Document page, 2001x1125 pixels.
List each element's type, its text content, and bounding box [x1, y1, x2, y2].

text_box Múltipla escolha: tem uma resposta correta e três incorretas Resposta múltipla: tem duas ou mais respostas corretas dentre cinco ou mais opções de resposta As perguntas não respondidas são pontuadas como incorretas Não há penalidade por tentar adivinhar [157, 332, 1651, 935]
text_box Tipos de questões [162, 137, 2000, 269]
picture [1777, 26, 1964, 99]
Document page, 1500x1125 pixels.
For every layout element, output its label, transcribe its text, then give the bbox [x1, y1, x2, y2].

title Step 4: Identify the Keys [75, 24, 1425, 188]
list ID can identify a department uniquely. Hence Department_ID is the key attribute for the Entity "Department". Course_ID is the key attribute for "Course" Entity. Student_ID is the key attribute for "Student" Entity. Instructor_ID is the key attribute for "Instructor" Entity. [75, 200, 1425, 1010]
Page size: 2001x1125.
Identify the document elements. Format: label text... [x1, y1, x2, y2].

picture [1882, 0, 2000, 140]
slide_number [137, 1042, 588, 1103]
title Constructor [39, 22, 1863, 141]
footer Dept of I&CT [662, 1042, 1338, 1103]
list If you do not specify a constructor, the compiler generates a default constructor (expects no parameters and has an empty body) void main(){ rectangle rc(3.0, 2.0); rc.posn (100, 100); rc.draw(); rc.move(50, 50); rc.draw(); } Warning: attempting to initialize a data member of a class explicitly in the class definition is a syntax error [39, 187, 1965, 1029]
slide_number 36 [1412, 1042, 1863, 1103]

========

JOB ITEM:
Repeat every line of the records, exactly as given.

EXERCISE SOLUTION:
Document page, 2001x1125 pixels.
List each element's type, its text content, and bounding box [x1, y1, x2, y2].

text_box Múltipla escolha: tem uma resposta correta e três incorretas Resposta múltipla: tem duas ou mais respostas corretas dentre cinco ou mais opções de resposta As perguntas não respondidas são pontuadas como incorretas Não há penalidade por tentar adivinhar [157, 332, 1651, 935]
text_box Tipos de questões [162, 137, 2000, 269]
picture [1777, 26, 1964, 99]
Document page, 1500x1125 pixels.
For every layout element, output its label, transcribe its text, then give the bbox [x1, y1, x2, y2].

title Step 4: Identify the Keys [75, 24, 1425, 188]
list ID can identify a department uniquely. Hence Department_ID is the key attribute for the Entity "Department". Course_ID is the key attribute for "Course" Entity. Student_ID is the key attribute for "Student" Entity. Instructor_ID is the key attribute for "Instructor" Entity. [75, 200, 1425, 1010]
Page size: 2001x1125.
Identify the document elements. Format: label text... [x1, y1, x2, y2].

picture [1882, 0, 2000, 140]
slide_number [137, 1042, 588, 1103]
title Constructor [39, 22, 1863, 141]
footer Dept of I&CT [662, 1042, 1338, 1103]
list If you do not specify a constructor, the compiler generates a default constructor (expects no parameters and has an empty body) void main(){ rectangle rc(3.0, 2.0); rc.posn (100, 100); rc.draw(); rc.move(50, 50); rc.draw(); } Warning: attempting to initialize a data member of a class explicitly in the class definition is a syntax error [39, 187, 1965, 1029]
slide_number 36 [1412, 1042, 1863, 1103]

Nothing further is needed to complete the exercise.